Return all of the data verbatim, dropping any picture.

## Provided material
************

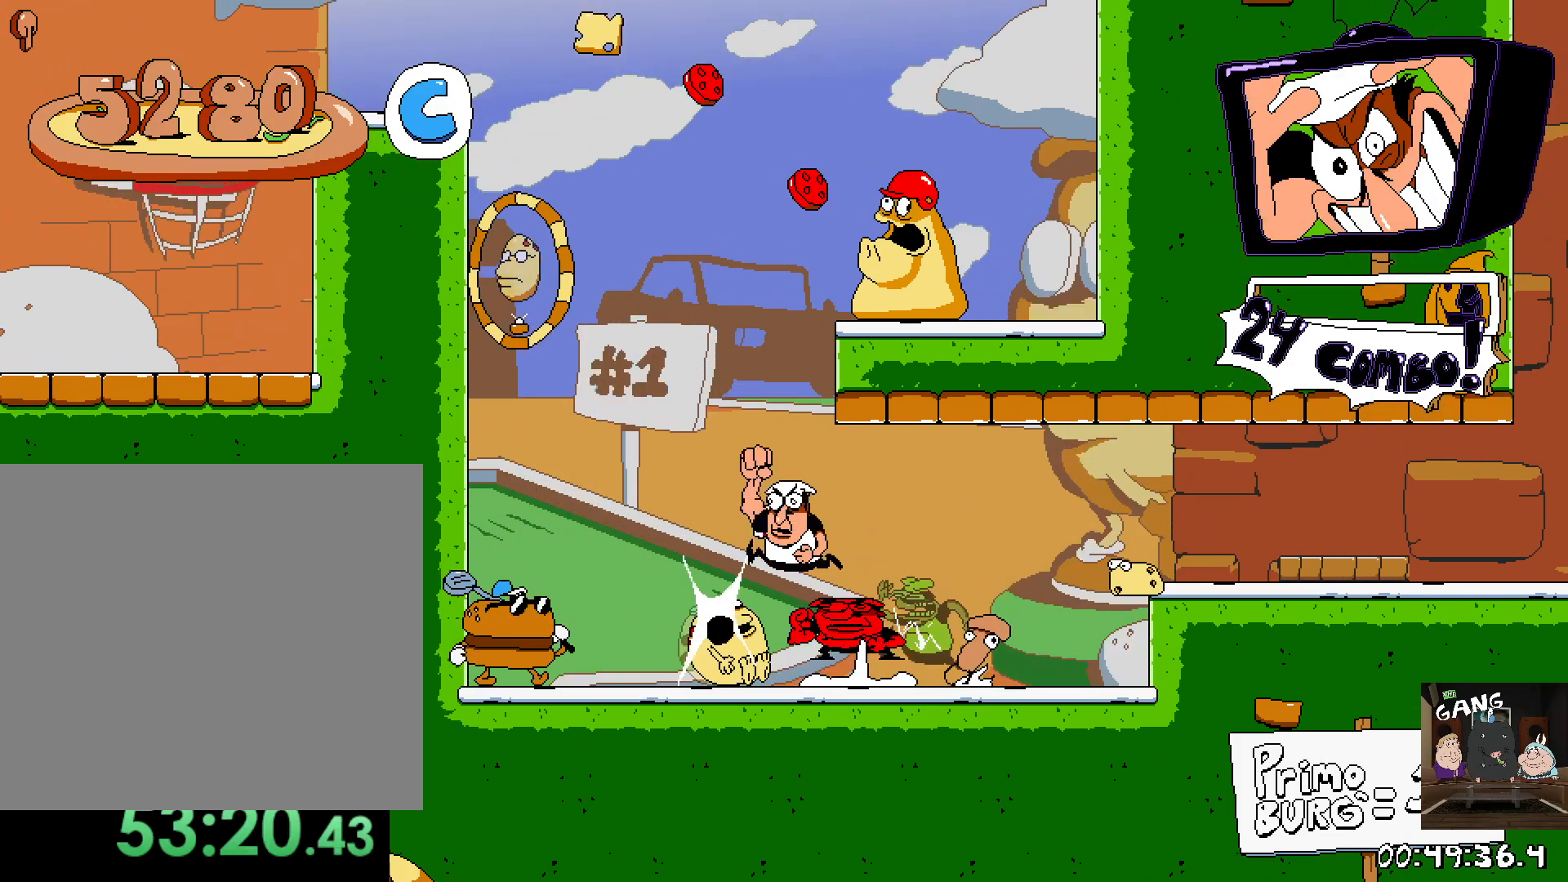
Gameplay with a controller (PlayStation layout); each line is a JSON object with the inputs held at the frame after it. "button_events" lists button changes between this image and that frame as [ms after this image, input, new state], when the widget could be followed in between (sticks are given only as held states).
{"buttons": ["R2"], "left_stick": "center", "right_stick": "center", "button_events": [[50, "SQUARE", "up"], [133, "SQUARE", "down"], [200, "SQUARE", "up"]]}
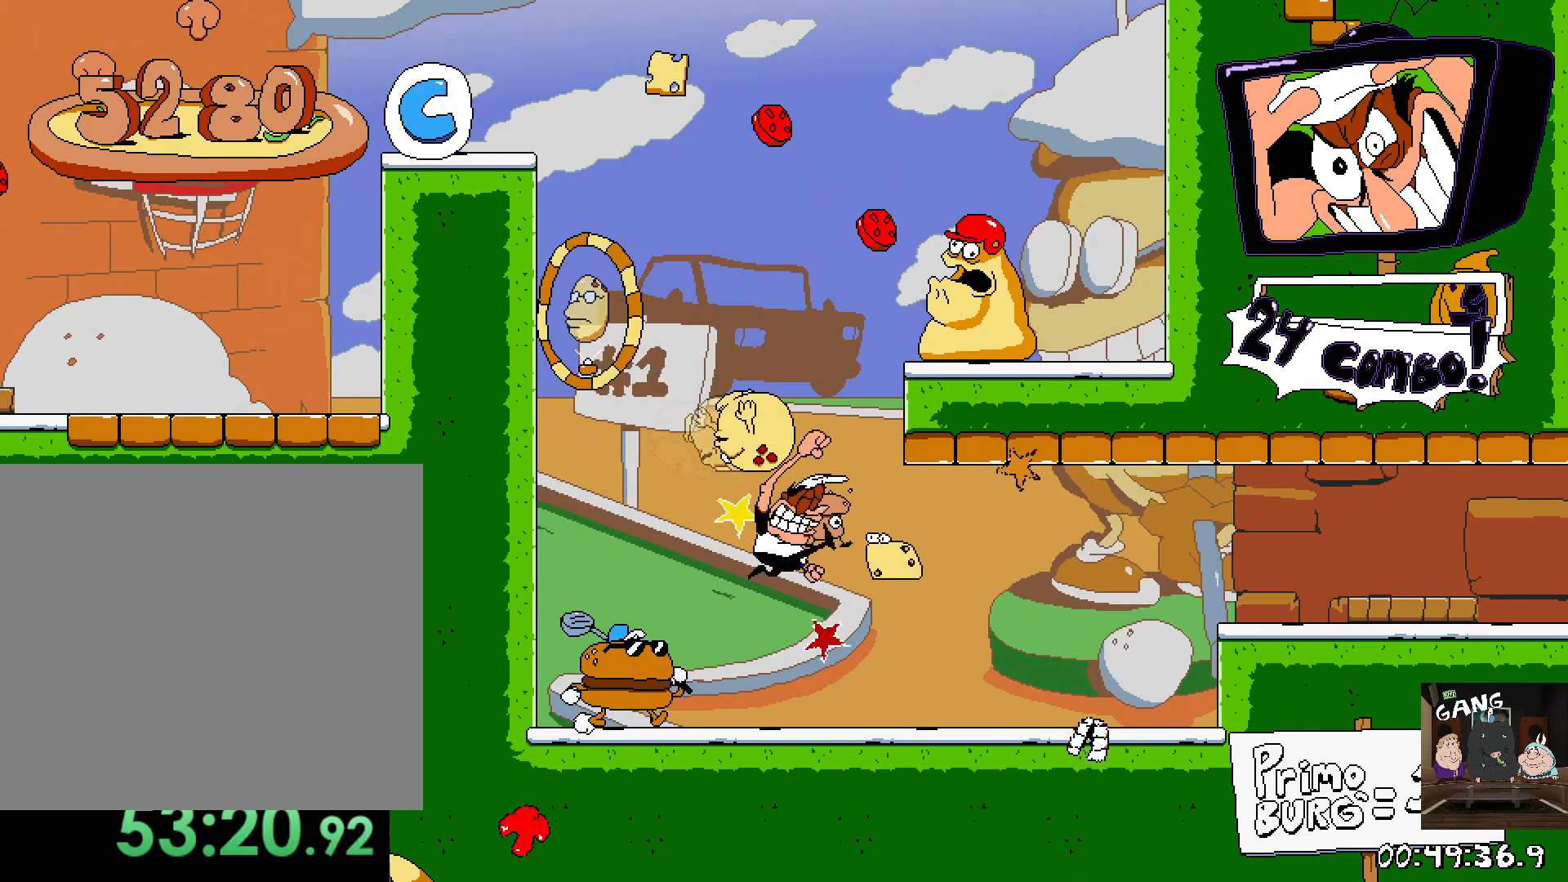
{"buttons": ["SQUARE"], "left_stick": "up-right", "right_stick": "center", "button_events": [[33, "R2", "up"], [367, "SQUARE", "down"]]}
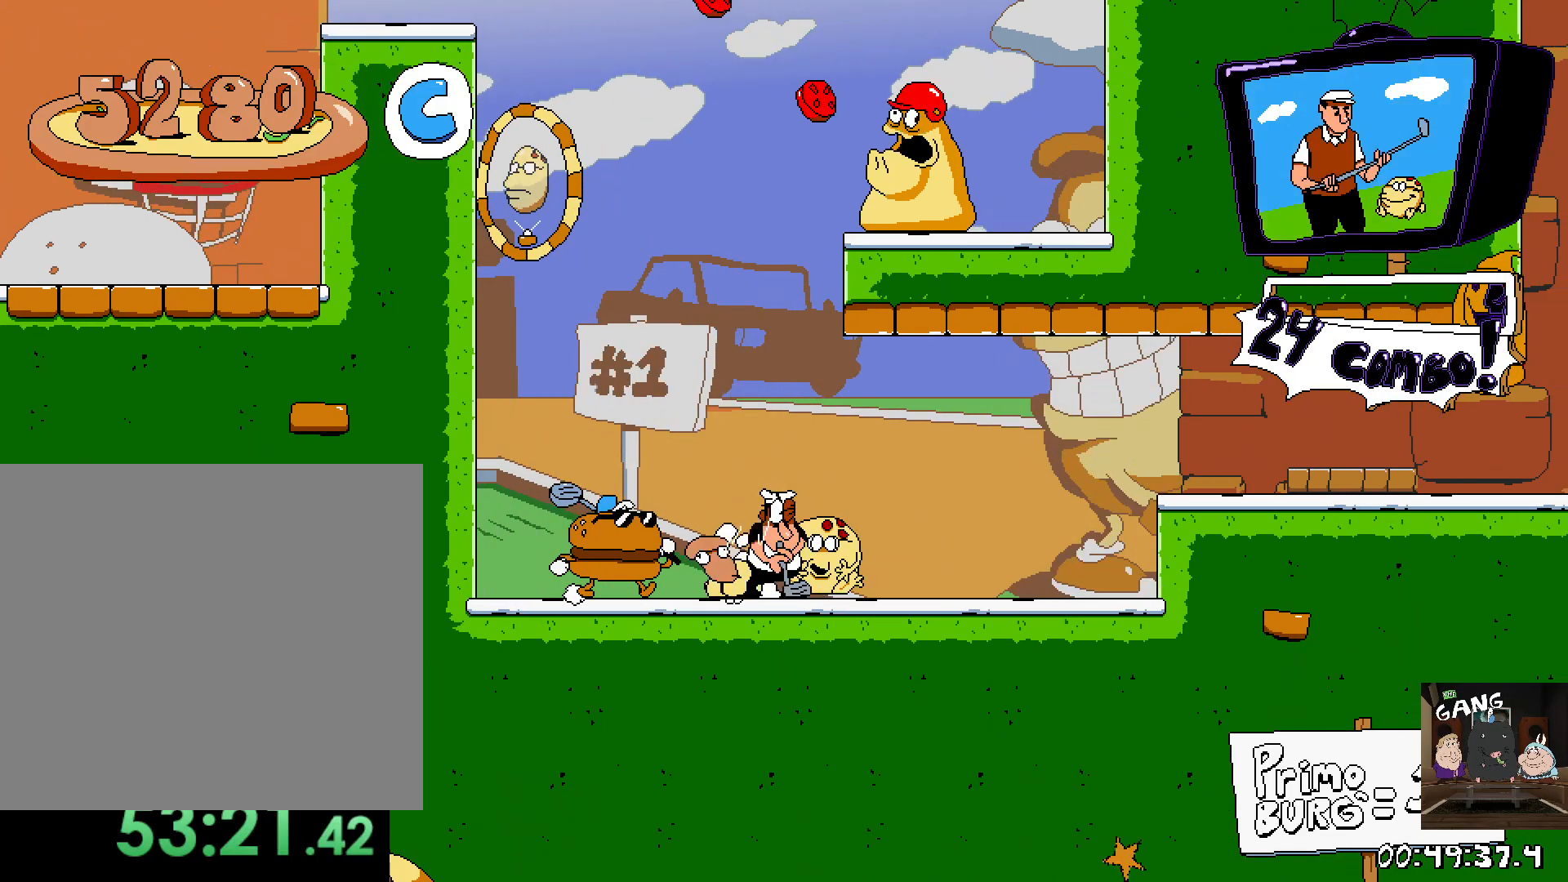
{"buttons": [], "left_stick": "up", "right_stick": "center", "button_events": [[33, "SQUARE", "up"], [217, "SQUARE", "down"], [383, "SQUARE", "up"]]}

************

## Result of this exercise
Gameplay with a controller (PlayStation layout); each line is a JSON object with the inputs held at the frame after it. "button_events" lists button changes between this image and that frame as [ms after this image, input, new state], when the widget could be followed in between (sticks are given only as held states).
{"buttons": ["R2"], "left_stick": "center", "right_stick": "center", "button_events": [[50, "SQUARE", "up"], [133, "SQUARE", "down"], [200, "SQUARE", "up"]]}
{"buttons": ["SQUARE"], "left_stick": "up-right", "right_stick": "center", "button_events": [[33, "R2", "up"], [367, "SQUARE", "down"]]}
{"buttons": [], "left_stick": "up", "right_stick": "center", "button_events": [[33, "SQUARE", "up"], [217, "SQUARE", "down"], [383, "SQUARE", "up"]]}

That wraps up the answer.